“它……又在变化?”苏挽雪警惕地看着令牌。
林黯凝神感应,眉头紧锁:“这次不像是在发送我们的位置……更像是在……接收来自某个特定方向的、杂乱的信息流?” 他尝试将一丝极微弱的、净化后的混沌煞元注入令牌。
令牌微微一震,那点暗红光芒闪烁得更加急促。与此同时,一段极其模糊、破碎、夹杂着大量杂音的“意念碎片”,断断续续地涌入林黯的感知:
“……镇……龙……渊……钥……匙……”
“……祭……品……不……足……”
“……七……月……半……子……时……”
“……打……开……门……户……”
“……归……来……归……来……”
信息支离破碎,充满噪点,仿佛隔着极其遥远的距离,或者受到严重干扰。

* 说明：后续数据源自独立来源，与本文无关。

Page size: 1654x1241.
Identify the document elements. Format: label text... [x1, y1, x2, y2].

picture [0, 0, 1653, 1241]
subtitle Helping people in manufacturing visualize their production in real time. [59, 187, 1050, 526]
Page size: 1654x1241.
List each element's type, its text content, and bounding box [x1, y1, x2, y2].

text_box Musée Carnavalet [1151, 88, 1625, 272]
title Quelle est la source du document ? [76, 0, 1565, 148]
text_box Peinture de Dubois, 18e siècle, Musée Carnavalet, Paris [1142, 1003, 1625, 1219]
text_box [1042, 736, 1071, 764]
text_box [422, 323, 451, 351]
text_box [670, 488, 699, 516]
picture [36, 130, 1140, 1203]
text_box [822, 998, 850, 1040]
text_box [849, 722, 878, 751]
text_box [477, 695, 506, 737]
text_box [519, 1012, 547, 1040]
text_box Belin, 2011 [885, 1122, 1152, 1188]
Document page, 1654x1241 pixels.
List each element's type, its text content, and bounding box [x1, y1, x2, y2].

但几个关键词——龙渊、钥匙、七月半、子时、门户——却清晰地指向了即将到来的拍卖会!
这令牌,不仅是对“幽泉”成员的追踪器,更是一个接收特定指令或信息的“终端”!
“指令……或者说,‘任务简报’?”林黯眼中寒光一闪,“‘幽泉’在向他们的成员传达关于龙渊镇、关于‘钥匙’拍卖、关于某个需要在‘七月半子时’打开的‘门户’的指令!‘祭品不足’……难道拍卖会是幌子,真正的目的是为了获取‘祭品’?打开什么‘门户’?归来的又是什么?”
线索越来越多,拼图却依然混乱,但一股浓浓的、令人不安的阴谋气息已经弥漫开来。
“七月半,就是明天。”苏挽雪计算着日期,“子时……拍卖会通常不会那么晚。难道拍卖之后,还有我们不知道的、更隐秘的活动?”
“必须搞清楚。”林黯收起令牌,强行压下神魂的不适和身体的疲惫,“我们需要更多情报,关于拍卖会的细节,关于黑山的历史,关于镇子里最近的所有异常。”
他看向苏挽雪:“白天我们分头行动。你去联系听雪楼的暗桩,尽可能收集情报,特别是关于黑山的传说和最近有无怪事发生。我去镇子里转转,摸摸参加拍卖会那些人的底,顺便看看能不能打探到‘幽泉’或类似灰袍人的踪迹。”
“你的伤……”苏挽雪担忧。
“不打紧,行动无碍,只是不能轻易动用圣印和全力。”林黯起身,活动了一下筋骨,“事不宜迟。”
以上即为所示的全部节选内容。